__What to work on__:
Your task is to copy the lines of the data below from the line holding "(74, 315) none" through the line holding "[277,400,299,411] [48,417,165,430] edit", inclusive, exactly and with nothing added.

(Records drawn from a dataset)
=== Section Start ===
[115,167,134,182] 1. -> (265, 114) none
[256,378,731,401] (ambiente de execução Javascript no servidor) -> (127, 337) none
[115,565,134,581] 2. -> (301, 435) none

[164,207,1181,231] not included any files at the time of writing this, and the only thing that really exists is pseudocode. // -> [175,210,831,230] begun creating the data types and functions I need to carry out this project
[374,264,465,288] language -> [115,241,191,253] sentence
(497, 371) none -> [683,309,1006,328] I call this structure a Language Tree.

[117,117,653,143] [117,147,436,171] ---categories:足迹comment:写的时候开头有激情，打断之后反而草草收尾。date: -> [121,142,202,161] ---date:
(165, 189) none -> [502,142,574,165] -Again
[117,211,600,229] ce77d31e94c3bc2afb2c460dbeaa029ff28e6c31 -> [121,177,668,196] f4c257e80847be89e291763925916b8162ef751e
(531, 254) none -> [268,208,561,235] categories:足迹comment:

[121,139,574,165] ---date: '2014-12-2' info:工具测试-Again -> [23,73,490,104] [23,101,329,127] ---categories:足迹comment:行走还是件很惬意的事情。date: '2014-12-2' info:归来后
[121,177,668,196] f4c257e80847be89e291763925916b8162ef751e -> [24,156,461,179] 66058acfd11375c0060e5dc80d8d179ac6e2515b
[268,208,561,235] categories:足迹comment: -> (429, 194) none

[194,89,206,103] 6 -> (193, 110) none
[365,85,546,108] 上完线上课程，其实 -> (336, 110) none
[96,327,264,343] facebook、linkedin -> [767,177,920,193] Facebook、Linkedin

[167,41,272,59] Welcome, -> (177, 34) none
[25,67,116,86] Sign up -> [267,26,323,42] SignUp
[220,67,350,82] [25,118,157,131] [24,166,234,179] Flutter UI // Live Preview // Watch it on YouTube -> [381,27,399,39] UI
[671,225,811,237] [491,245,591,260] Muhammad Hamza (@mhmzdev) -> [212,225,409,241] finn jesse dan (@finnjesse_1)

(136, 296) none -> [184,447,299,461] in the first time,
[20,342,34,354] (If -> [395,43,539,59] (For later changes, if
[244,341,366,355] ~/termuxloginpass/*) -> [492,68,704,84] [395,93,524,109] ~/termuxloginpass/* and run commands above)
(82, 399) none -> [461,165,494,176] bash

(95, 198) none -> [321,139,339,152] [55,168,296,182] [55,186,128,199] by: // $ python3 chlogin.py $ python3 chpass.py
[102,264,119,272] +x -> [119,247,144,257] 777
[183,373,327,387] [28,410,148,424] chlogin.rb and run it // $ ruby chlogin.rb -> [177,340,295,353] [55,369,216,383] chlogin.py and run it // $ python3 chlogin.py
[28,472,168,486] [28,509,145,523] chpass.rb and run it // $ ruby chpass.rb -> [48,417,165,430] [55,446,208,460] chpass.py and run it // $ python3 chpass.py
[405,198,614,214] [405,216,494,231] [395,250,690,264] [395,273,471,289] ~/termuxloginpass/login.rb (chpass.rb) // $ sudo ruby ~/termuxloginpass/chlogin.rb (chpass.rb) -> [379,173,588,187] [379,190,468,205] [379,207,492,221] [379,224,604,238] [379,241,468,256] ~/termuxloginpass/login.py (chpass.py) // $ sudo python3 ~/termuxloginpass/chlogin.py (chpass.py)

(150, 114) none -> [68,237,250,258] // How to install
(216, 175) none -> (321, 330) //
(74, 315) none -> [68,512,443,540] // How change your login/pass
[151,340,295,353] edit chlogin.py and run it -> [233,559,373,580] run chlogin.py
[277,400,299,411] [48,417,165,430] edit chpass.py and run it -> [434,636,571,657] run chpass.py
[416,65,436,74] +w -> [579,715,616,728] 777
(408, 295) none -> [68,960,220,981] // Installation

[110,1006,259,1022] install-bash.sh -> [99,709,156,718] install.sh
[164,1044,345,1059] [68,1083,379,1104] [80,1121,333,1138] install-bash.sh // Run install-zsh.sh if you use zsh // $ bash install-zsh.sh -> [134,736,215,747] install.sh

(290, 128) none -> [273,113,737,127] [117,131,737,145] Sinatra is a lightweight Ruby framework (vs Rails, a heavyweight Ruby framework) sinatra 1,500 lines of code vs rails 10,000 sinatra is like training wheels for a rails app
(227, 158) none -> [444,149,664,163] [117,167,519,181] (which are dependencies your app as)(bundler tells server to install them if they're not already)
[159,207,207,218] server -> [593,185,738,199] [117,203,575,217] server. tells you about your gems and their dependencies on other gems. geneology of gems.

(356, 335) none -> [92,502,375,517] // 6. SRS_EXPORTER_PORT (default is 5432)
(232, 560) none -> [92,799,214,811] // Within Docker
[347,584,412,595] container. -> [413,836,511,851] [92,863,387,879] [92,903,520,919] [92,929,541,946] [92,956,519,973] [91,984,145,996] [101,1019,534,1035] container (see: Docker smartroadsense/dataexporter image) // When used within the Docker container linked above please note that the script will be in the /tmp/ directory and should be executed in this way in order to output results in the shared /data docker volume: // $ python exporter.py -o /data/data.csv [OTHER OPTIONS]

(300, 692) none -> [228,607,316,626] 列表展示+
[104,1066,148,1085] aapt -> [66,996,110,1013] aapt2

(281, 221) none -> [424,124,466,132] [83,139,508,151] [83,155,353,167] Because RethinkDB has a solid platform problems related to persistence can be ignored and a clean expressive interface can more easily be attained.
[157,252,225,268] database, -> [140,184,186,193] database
=== Section End ===
__Completed task__:
(74, 315) none -> [68,512,443,540] // How change your login/pass
[151,340,295,353] edit chlogin.py and run it -> [233,559,373,580] run chlogin.py
[277,400,299,411] [48,417,165,430] edit chpass.py and run it -> [434,636,571,657] run chpass.py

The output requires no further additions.